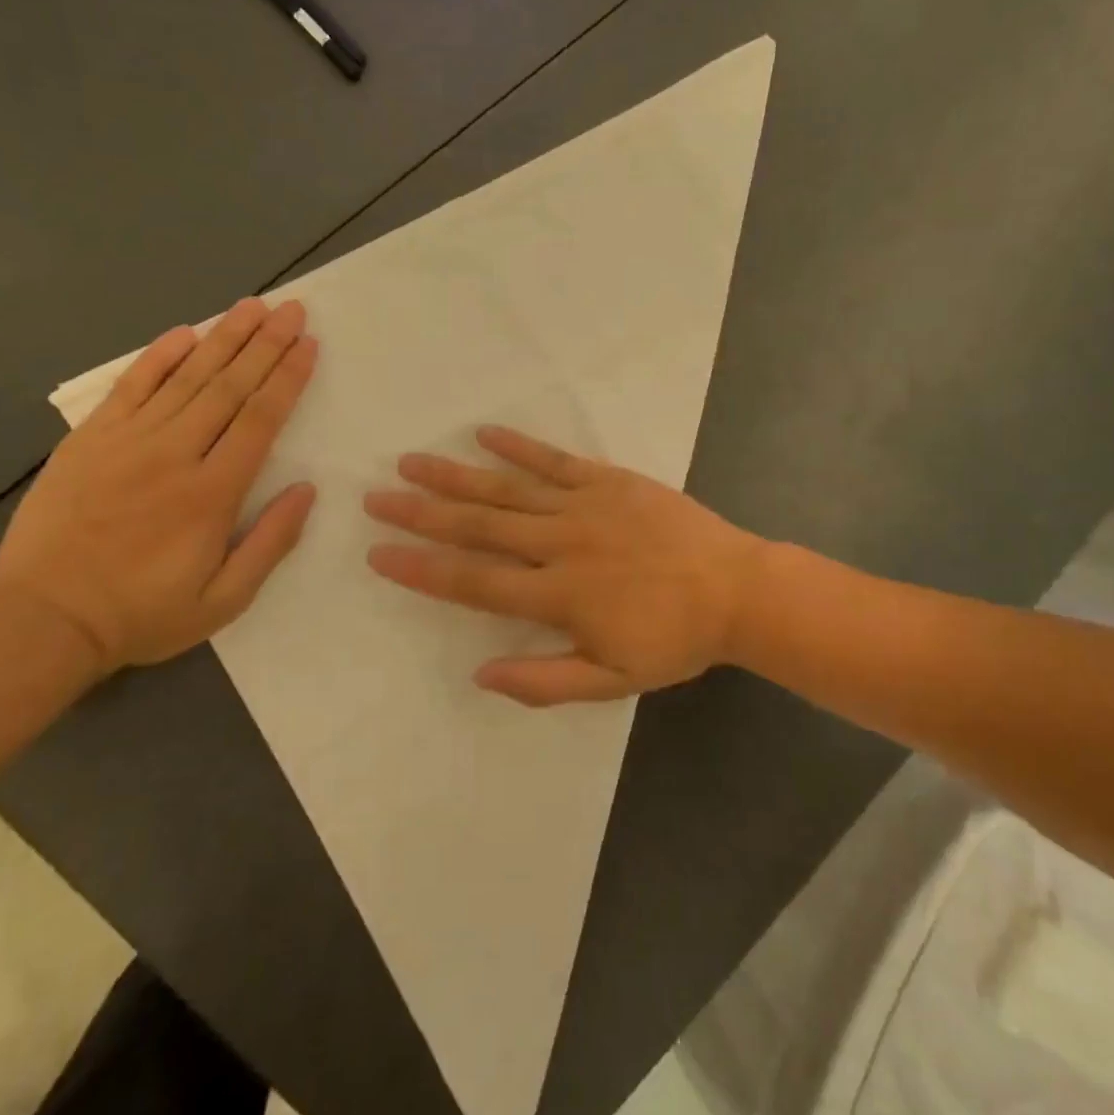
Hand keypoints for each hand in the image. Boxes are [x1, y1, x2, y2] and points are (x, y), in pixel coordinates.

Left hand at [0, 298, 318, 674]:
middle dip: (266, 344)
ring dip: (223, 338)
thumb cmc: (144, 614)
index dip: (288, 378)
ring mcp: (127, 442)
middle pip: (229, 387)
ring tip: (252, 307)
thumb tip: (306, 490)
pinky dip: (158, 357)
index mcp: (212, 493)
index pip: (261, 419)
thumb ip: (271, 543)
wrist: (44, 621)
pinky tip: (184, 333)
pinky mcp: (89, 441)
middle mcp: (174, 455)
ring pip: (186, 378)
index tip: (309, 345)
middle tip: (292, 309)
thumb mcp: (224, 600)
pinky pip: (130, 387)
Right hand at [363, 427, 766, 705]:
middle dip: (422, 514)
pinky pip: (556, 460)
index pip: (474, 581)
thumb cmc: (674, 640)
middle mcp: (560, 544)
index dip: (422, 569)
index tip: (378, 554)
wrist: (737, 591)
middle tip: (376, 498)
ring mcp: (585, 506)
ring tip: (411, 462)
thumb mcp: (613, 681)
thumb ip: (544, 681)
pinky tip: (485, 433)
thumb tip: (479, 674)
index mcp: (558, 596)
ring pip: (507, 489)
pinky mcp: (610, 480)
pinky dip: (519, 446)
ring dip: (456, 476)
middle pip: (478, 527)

--------

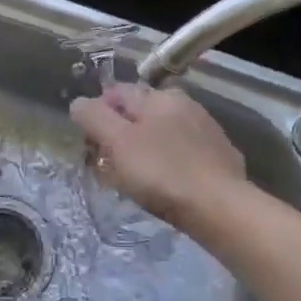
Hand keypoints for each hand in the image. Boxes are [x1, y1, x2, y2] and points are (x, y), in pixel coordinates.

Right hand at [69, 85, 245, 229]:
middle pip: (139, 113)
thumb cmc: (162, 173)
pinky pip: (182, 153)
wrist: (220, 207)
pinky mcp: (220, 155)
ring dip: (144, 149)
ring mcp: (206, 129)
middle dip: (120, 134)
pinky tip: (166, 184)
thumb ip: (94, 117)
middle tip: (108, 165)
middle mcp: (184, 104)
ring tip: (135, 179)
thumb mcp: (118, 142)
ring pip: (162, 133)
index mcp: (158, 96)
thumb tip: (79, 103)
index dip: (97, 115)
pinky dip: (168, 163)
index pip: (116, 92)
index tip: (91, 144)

--------

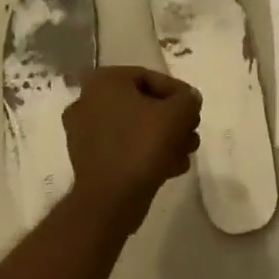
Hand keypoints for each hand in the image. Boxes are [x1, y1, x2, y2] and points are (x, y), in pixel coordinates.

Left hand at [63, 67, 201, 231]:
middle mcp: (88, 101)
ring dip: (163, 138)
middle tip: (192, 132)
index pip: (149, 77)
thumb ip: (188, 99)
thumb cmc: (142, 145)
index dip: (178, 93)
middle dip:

--------

• HOW TO COMPLETE THIS TASK
In the listing above, find the line containing "pinky dip: (158, 357)" and the line containing "middle pip: (478, 527)", then repeat those two lines and everything between them exactly.

• ANSWER BOX
pinky dip: (158, 357)
index mcp: (212, 493)
index pip: (261, 419)
thumb ip: (271, 543)
wrist: (44, 621)
pinky tip: (184, 333)
pinky mcp: (89, 441)
middle mcp: (174, 455)
ring pip: (186, 378)
index tip: (309, 345)
middle tip: (292, 309)
thumb mcp: (224, 600)
pinky pip: (130, 387)
Right hand at [363, 427, 766, 705]:
middle dip: (422, 514)
pinky pip: (556, 460)
index pip: (474, 581)
thumb cmc: (674, 640)
middle mcp: (560, 544)
index dip: (422, 569)
index tip: (378, 554)
wrist: (737, 591)
middle tip: (376, 498)
ring mcp: (585, 506)
ring tip: (411, 462)
thumb mcp: (613, 681)
thumb ip: (544, 681)
pinky tip: (485, 433)
thumb tip: (479, 674)
index mcp: (558, 596)
ring pip: (507, 489)
pinky mcp: (610, 480)
pinky dip: (519, 446)
ring dip: (456, 476)
middle pip: (478, 527)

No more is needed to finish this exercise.